• Liste des tâches:
- a) D'après l'extrait sur BNP Paribas Factoring, à quelle fréquence approximative un nouveau pays est-il embarqué sur la plateforme ?
- b) Traduisez en anglais la phrase suivante de l'extrait sur BNP Paribas Factoring : « A l’instar de la gouvernance Groupe, nous avons opté pour un modèle fédéré. »

• Extrait:
══════════════════════════════
Christophe Bonnefoux : ” BNP Paribas Factoring est une filière du Groupe BNP Paribas qui propose des solutions d’affacturage, de financement court-terme à destination de clients grands comptes et d’entrepreneurs en France et à l’international. C’est l’un des plus vieux métiers de la Banque. Cela consiste à financer l’économie court terme en achetant des factures émises par nos clients et de recouvrir ce besoin de financement auprès de leurs clients. Donc c’est un métier à la fois de financement, de prise de risque et de recouvrement. La donnée y est éminemment stratégique, parce que nous avons besoin d’une connaissance fine de nos clients, et des clients de nos clients. Ces données peuvent être les nôtres ou provenir de fournisseurs de données de marché, de plateforme Open Data, des clients eux-mêmes ou d’assureurs crédit. Dans ce contexte, mon rôle est à la fois d’établir la stratégie data, la gouvernance des données (structurées ou non), la mise en qualité des données, leur traçabilité et leur valorisation, mais aussi de préparer l’organisation aux prochains défis. “
Dans quel contexte évoluez-vous ?
” Depuis mon arrivée en septembre 2022, le Data Office de BNP Paribas Factoring intervient principalement dans le cadre d’un Programme de Transformation du métier et des systèmes informatiques, appelé Programme « One Factoring ». Ce Programme vise notamment à déployer une plateforme européenne industrielle pour satisfaire nos clients et mutualiser nos moyens opérationnels à l’échelle de la Filière.
Par exemple, opérationnellement, il est important que tous nos collaborateurs travaillent avec le même outil CRM ou utilisent le même référentiel clients, le même référentiel produits, donc un langage commun. Nous « embarquons » un nouveau pays sur cette plateforme tous les six mois environ. “
Quelle gouvernance avez-vous mise en place ?
” A l’instar de la gouvernance Groupe, nous avons opté pour un modèle fédéré. Nous fonctionnons par territoire, avec une approche qui vise à mutualiser les investissements et les ressources, certaines responsabilités relèvent de l’équipe centrale que je dirige, d’autres restent au niveau local quand les réglementations le requièrent. Ces sujets sont traités directement dans les filiales qui bénéficient d’une vraie autonomie. Par exemple, sur la partie data protection ou data quality, nous fonctionnons en réseau, ou par communauté, les data officers reportent sur ces sujets en droite ligne à leur direction générale locale. “
Comment travaillez-vous avec les filiales sur ces sujets data ?
” La gouvernance est fondamentale. Nous avons des comités mensuels, trimestriels lors desquels vont s’exprimer les besoins. Une des missions du Data Office est d’identifier les problèmes communs aux métiers, de traduire ces problèmes en besoin de données et de créer les conditions nécessaires pour déployer une même solution, partout où cela est possible : d’où le besoin d’acculturation à la Data, afin d’obtenir l’adhésion de nos collaborateurs à l’usage d’une nouvelle solution, une nouvelle manière de faire les choses.
══════════════════════════════
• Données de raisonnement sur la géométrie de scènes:

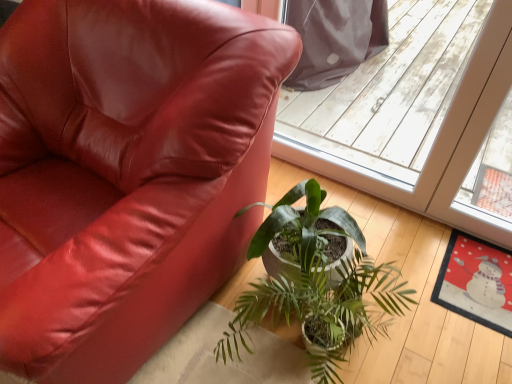
Question: Considering the relative sizes of green glossy plant at center and matte leather chair at lower left in the image provided, is green glossy plant at center taller than matte leather chair at lower left?

Choices:
 (A) no
 (B) yes

Answer: (A)

Question: From a real-world perspective, is green glossy plant at center over matte leather chair at lower left?

Choices:
 (A) yes
 (B) no

Answer: (B)

Question: Considering the relative positions of green glossy plant at center and matte leather chair at lower left in the image provided, is green glossy plant at center behind matte leather chair at lower left?

Choices:
 (A) yes
 (B) no

Answer: (A)

Question: From the image's perspective, is green glossy plant at center under matte leather chair at lower left?

Choices:
 (A) yes
 (B) no

Answer: (A)

Question: From the image's perspective, is green glossy plant at center on top of matte leather chair at lower left?

Choices:
 (A) no
 (B) yes

Answer: (A)

Question: Does point (246, 49) appear closer or farther from the camera than point (370, 263)?

Choices:
 (A) farther
 (B) closer

Answer: (B)

Question: From the image's perspective, is matte leather chair at lower left above or below green glossy plant at center?

Choices:
 (A) below
 (B) above

Answer: (B)

Question: From a real-world perspective, is matte leather chair at lower left physically located above or below green glossy plant at center?

Choices:
 (A) above
 (B) below

Answer: (A)

Question: Choose the correct answer: Is matte leather chair at lower left inside green glossy plant at center or outside it?

Choices:
 (A) inside
 (B) outside

Answer: (B)

Question: From the image's perspective, is transparent plastic screen door at upper center located above or below green glossy plant at center?

Choices:
 (A) above
 (B) below

Answer: (A)

Question: Is transparent plastic screen door at upper center in front of or behind green glossy plant at center in the image?

Choices:
 (A) behind
 (B) front

Answer: (A)

Question: In terms of height, does transparent plastic screen door at upper center look taller or shorter compared to green glossy plant at center?

Choices:
 (A) tall
 (B) short

Answer: (A)

Question: Does point (488, 129) appear closer or farther from the camera than point (390, 286)?

Choices:
 (A) farther
 (B) closer

Answer: (A)

Question: Is green glossy plant at center taller or shorter than matte leather chair at lower left?

Choices:
 (A) tall
 (B) short

Answer: (B)

Question: From the image's perspective, relative to matte leather chair at lower left, is green glossy plant at center above or below?

Choices:
 (A) below
 (B) above

Answer: (A)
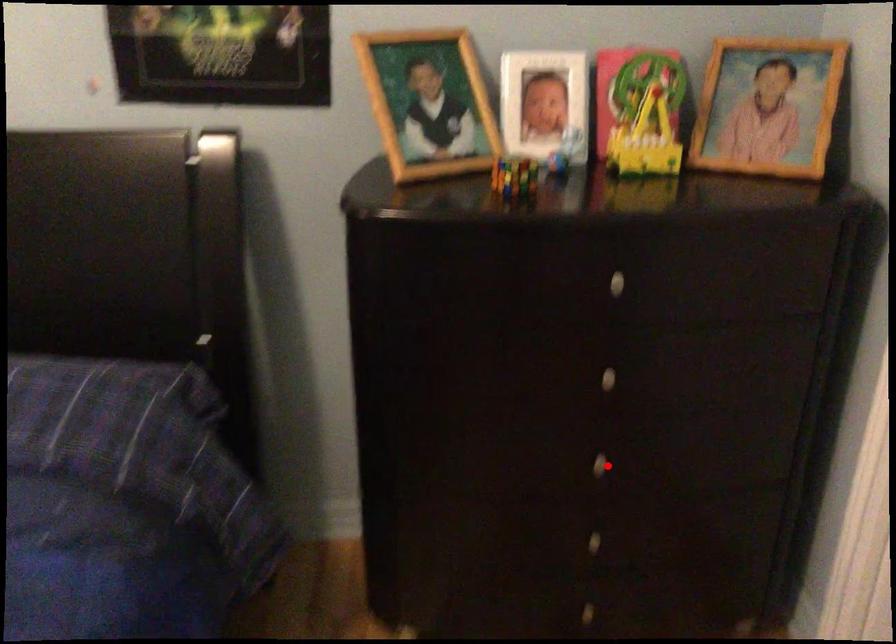
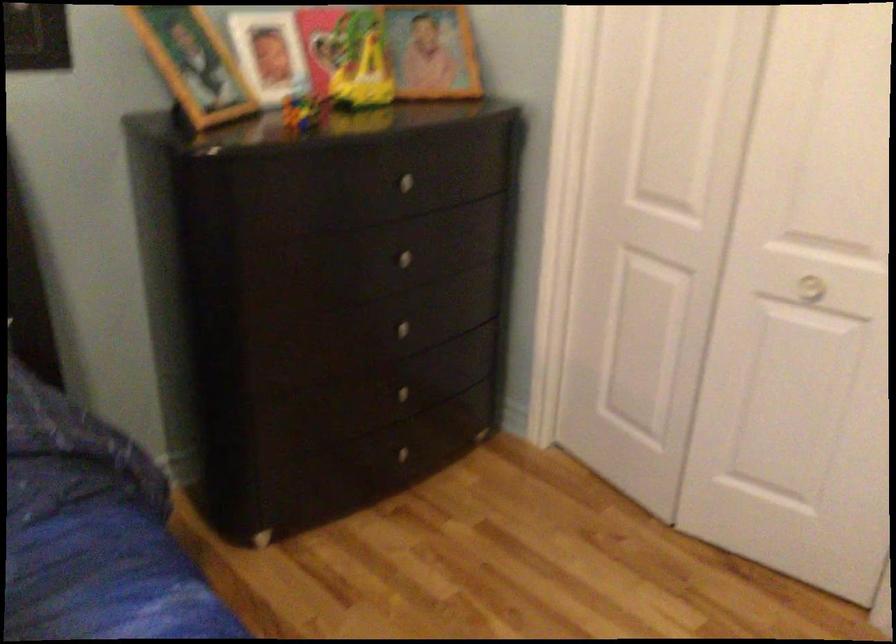
Question: I am providing you with two images of the same scene from different viewpoints. Image1 has a red point marked. In image2, the corresponding 3D location appears at what relative position? Reply with the corresponding letter.

Choices:
 (A) Closer
 (B) Farther

Answer: (B)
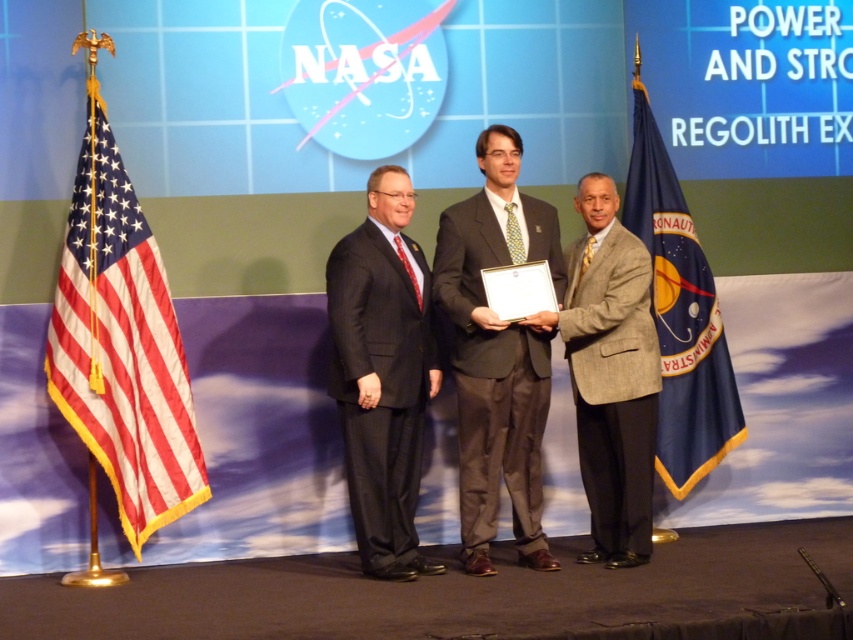
Question: Among these points, which one is nearest to the camera?

Choices:
 (A) (737, 392)
 (B) (171, 465)
 (C) (434, 244)

Answer: (B)

Question: Is red-white-blue fabric flag at left to the left of light brown textured suit at center from the viewer's perspective?

Choices:
 (A) no
 (B) yes

Answer: (B)

Question: Can you confirm if red-white-blue fabric flag at left is positioned to the right of dark gray suit at center?

Choices:
 (A) yes
 (B) no

Answer: (B)

Question: Which is farther from the dark gray suit at center?

Choices:
 (A) red-white-blue fabric flag at left
 (B) blue fabric flag at right
 (C) matte gray suit at center
 (D) light brown textured suit at center

Answer: (B)

Question: Which object is closer to the camera taking this photo?

Choices:
 (A) blue fabric flag at right
 (B) matte gray suit at center
 (C) dark gray suit at center
 (D) red-white-blue fabric flag at left

Answer: (C)

Question: Is light brown textured suit at center smaller than blue fabric flag at right?

Choices:
 (A) yes
 (B) no

Answer: (A)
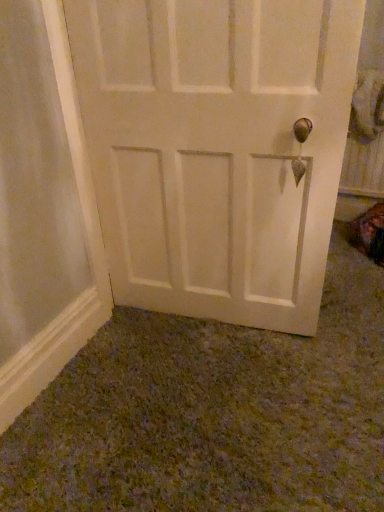
The width and height of the screenshot is (384, 512). Find the location of `free space to the left of white matte door at center`. free space to the left of white matte door at center is located at coordinates (125, 352).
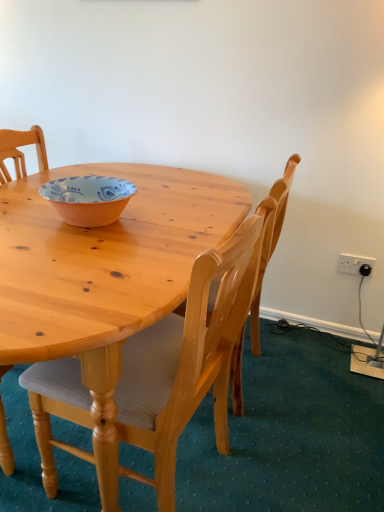
Question: Is light brown wood chair at center, which is the second chair in front-to-back order, at the right side of orange glazed bowl at center?

Choices:
 (A) no
 (B) yes

Answer: (B)

Question: Can you confirm if light brown wood chair at center, which is the second chair in front-to-back order, is thinner than orange glazed bowl at center?

Choices:
 (A) no
 (B) yes

Answer: (A)

Question: Is light brown wood chair at center, which is the second chair in front-to-back order, oriented away from orange glazed bowl at center?

Choices:
 (A) no
 (B) yes

Answer: (A)

Question: Is light brown wood chair at center, arranged as the first chair when viewed from the back, oriented towards orange glazed bowl at center?

Choices:
 (A) no
 (B) yes

Answer: (A)

Question: Considering the relative positions of light brown wood chair at center, which is the second chair in front-to-back order, and orange glazed bowl at center in the image provided, is light brown wood chair at center, which is the second chair in front-to-back order, in front of orange glazed bowl at center?

Choices:
 (A) yes
 (B) no

Answer: (B)

Question: From a real-world perspective, is light brown wood chair at center, arranged as the first chair when viewed from the back, on orange glazed bowl at center?

Choices:
 (A) no
 (B) yes

Answer: (A)

Question: Is light wood chair at center, the first chair positioned from the front, far away from white plastic power outlet at upper right?

Choices:
 (A) yes
 (B) no

Answer: (A)

Question: Does light wood chair at center, the first chair positioned from the front, have a larger size compared to white plastic power outlet at upper right?

Choices:
 (A) yes
 (B) no

Answer: (A)

Question: From the image's perspective, does light wood chair at center, the first chair positioned from the front, appear lower than white plastic power outlet at upper right?

Choices:
 (A) yes
 (B) no

Answer: (A)

Question: Is white plastic power outlet at upper right a part of light wood chair at center, the 2th chair from the back?

Choices:
 (A) yes
 (B) no

Answer: (B)

Question: Is light wood chair at center, the 2th chair from the back, taller than white plastic power outlet at upper right?

Choices:
 (A) yes
 (B) no

Answer: (A)

Question: Can you confirm if light wood chair at center, the first chair positioned from the front, is shorter than white plastic power outlet at upper right?

Choices:
 (A) yes
 (B) no

Answer: (B)

Question: Is white plastic power outlet at upper right at the back of orange glazed bowl at center?

Choices:
 (A) no
 (B) yes

Answer: (A)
══════════════════════════════
• Corrigés proposés:
- a) Environ tous les six mois.

- b) Following the example of the Group's governance, we have opted for a federated model.